Я попросил его прочесть мне его сравнение Ребандара и моего отца.
— Нет, — сказал он, — вы будете смеяться. Я, к несчастью, сохранил, когда пишу, восточный цветистый стиль. Я должен был отказаться от составления отчетов административных советов при банках, так как с моего пера соскакивали такие выражения, как «шопот тополей и нежных ручейков», что делало все мои отчеты смешными. Да к тому же эту параллель очень легко и просто представить себе. Ваш отец думает, что он любит сильных, а в действительности любит слабых. Он суров к установленным авторитетам. Если он любит Цезаря, Наполеона, Жюля Ферри, то это из жалости к несовершенствам и недостаткам их гения. Он любит милость, нарушающую право и мстящую за существо, осужденное на всю жизнь быть посредственностью. Он обращается с людьми, как миллиардеры любят обращаться с женщинами, позволяя им по особой милости подниматься над жизнью. Там, где он властвует, расцветает пятый сезон, который дает нам сливы на яблонях, малину на дубах… Однако я слишком отклоняюсь в сторону… Ребандар, воображая, что он презирает сильных, презирает слабых.
— Кто его победит? — спросил я.
— Более сильный, — сказал он. — Но кто этот, более сильный? Здесь мнения разделяются.
Мы подошли к его банку. Это было на Вандомской площади, центре мира. Напудренные женщины проезжали в такси. Ни одна из них не меняла такси. Это было изобилие верных и добродетельных жен, честных женщин — не воровок, — и никто их не преследовал.
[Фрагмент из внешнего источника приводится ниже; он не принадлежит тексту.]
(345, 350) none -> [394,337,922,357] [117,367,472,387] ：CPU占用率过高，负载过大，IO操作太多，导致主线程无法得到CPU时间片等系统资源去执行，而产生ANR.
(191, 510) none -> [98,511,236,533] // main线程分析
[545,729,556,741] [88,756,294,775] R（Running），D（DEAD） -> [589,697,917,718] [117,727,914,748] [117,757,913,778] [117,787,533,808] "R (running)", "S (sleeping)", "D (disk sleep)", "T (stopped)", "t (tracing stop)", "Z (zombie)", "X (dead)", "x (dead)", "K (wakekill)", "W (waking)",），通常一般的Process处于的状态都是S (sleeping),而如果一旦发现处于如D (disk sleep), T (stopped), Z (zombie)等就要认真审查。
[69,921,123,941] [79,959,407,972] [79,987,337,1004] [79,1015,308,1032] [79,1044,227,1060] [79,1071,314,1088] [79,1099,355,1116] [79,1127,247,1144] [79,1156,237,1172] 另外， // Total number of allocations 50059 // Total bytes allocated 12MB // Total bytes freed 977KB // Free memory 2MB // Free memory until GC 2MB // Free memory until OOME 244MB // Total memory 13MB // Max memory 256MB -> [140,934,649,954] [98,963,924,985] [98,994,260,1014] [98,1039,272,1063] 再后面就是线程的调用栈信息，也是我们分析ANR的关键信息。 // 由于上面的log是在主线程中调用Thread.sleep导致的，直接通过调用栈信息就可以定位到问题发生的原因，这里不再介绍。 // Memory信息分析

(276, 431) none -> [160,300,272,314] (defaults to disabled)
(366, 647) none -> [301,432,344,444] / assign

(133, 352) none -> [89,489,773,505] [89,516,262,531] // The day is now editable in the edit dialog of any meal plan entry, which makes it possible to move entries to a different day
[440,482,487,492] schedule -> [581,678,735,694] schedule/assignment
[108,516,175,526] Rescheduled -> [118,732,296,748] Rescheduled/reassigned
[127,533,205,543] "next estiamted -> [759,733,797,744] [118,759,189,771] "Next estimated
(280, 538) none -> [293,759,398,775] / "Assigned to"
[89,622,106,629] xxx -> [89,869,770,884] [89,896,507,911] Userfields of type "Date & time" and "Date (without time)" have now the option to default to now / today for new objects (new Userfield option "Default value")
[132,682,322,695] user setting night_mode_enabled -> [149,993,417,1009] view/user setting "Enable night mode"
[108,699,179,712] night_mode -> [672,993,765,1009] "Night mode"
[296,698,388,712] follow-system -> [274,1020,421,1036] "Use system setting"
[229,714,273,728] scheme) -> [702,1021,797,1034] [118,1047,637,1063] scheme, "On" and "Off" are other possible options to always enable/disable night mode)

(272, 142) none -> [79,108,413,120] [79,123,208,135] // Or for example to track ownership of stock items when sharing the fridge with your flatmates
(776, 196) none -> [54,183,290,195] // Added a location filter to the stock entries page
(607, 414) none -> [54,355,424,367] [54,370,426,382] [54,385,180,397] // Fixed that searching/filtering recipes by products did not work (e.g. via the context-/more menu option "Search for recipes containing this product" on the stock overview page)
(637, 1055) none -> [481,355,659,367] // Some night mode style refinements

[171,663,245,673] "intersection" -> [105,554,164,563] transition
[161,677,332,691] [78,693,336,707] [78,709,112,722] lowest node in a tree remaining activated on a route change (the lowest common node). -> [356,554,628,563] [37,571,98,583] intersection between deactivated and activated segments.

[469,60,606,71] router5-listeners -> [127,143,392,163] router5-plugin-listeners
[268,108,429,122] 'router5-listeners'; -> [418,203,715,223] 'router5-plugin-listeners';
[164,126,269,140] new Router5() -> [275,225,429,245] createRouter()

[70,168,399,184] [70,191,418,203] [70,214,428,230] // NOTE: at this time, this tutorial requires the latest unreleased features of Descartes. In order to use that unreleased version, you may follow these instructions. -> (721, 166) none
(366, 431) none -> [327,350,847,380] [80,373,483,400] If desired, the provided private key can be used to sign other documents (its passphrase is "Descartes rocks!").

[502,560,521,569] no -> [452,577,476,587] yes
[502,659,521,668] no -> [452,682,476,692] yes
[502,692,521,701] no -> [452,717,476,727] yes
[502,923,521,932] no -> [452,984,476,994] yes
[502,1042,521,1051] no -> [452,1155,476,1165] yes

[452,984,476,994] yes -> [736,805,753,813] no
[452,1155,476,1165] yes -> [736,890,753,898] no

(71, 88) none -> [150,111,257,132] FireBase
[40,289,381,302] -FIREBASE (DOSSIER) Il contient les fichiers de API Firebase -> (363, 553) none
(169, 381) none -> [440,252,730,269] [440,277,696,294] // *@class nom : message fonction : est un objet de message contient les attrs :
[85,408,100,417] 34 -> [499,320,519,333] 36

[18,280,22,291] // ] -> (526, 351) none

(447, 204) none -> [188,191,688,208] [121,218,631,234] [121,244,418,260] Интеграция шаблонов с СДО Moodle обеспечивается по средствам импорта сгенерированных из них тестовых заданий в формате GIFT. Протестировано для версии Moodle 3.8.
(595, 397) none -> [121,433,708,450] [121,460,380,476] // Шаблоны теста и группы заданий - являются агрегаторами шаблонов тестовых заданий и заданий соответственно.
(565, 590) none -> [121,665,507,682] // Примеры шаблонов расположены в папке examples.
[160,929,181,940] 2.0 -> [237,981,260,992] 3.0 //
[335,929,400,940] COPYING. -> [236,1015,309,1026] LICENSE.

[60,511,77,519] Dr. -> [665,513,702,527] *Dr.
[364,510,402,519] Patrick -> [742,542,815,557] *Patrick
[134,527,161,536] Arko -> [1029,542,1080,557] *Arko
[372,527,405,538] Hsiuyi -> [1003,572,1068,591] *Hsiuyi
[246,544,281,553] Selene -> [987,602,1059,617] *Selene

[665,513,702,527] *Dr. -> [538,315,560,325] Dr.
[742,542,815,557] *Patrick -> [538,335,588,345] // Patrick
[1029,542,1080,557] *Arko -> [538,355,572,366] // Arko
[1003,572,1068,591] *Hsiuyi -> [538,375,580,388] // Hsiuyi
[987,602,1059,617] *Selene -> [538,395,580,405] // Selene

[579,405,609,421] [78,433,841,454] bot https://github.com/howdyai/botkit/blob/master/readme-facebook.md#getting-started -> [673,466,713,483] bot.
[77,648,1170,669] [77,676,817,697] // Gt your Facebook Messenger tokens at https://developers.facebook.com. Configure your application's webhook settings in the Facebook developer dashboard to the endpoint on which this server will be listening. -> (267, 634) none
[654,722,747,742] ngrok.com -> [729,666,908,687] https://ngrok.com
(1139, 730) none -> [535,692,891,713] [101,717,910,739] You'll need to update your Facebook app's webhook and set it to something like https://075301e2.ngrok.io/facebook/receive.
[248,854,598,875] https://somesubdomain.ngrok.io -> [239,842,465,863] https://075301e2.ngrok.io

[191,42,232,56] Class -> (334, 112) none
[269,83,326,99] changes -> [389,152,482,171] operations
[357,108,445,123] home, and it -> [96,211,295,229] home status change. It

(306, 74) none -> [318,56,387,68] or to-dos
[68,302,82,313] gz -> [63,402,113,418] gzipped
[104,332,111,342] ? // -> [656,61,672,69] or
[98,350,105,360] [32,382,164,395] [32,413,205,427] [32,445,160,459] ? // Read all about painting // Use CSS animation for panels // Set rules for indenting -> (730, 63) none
Моиз исчез в своем под'езде. Он был единственным посетителем банка, которому швейцар по данному раз навсегда приказанию не должен был кланяться и которого не должен был узнавать. Я наслаждался этими открытыми магазинами, этим серо-голубым небом, этим сердцем Парижа, которым можно по-настоящему наслаждаться, как некоторыми продуктами, только после первого мороза. Мне казалось, что, наконец, прошлая зима распустила в Париже ту армию разгула, в которую записывались на пять лет — то-есть на годы войны — самые молодые разряды сильного пола и все призывные разряды, даже самые давние, слабого пола. Теперь все эти хорошенькие женщины, которые разгуливали одни по Парижу, казались мне освобожденными от своей всеобщей воинской повинности. Все, что было молодо и смело, возвратилось, наконец, к индивидуальной любви или индивидуальному пороку, и сообща им занимались только те, кто выигрывал от сообщества. Как всякий мужчина был теперь храбр за свой собственный счет, только за свой счет, так каждая из этих парижанок с наступлением весны, вот уже в течение нескольких дней, была красива за свой собственный страх и риск. Старая честь вновь водворялась в семейных очагах в виде привязанности или классического адюльтера.